#### EXCERPTED PASSAGE
═══

In what seems like a life time ago, I was tasked with load testing a series
of application clusters to understand the characteristics of the clusters
with certain load profiles. Identifying what happens with each load profile
in a deterministic way, so that we can repeat them when new changes or
releases of software land. This sounds like a relatively easy challenge,
especially from the outside; instead I'm left longing for a better
understanding of some scenarios, so that I can reason about potential
problems in the future.
At the heart of the cluster is a internal gossip members list, when any new
core service comes online it gossips to other gossip services. Each gossip
member internally tracks what it thinks is the state of affairs, so who has
joined, left or leaving. This slightly over simplifies the actual
interaction, but it's enough to describe the journey.
Sitting in front of the gossip members list is a hash-ring, or specifically
a consistent hash-ring. The basic premise behind a consistent hash-ring in
this usage, is the ability to be able to query the ring with a key (the key
in this sense can be anything as long as we can hash it; URL, asset name or
a username) and return a member from the members list. The member that is
returned is the same member if the same key is supplied to the ring again.

═══

#### COLLECTED MATERIAL
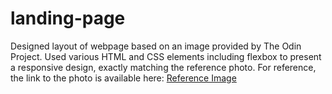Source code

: # landing-page

Designed layout of webpage based on an image provided by The Odin Project. Used various HTML and CSS elements including flexbox to present a responsive design, exactly matching the reference photo. For reference, the link to the photo is available here: <a href="https://cdn.statically.io/gh/TheOdinProject/curriculum/81a5d553f4073e593d23a6ab00d50eef8620796d/foundations/html_css/project/imgs/01.png.">Reference Image</a>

═══

#### WRITTEN TASK
According to the load-testing passage, what sits in front of the gossip members list? The data has no connection to the load-testing passage.

#### TASK RESULT
A consistent hash-ring.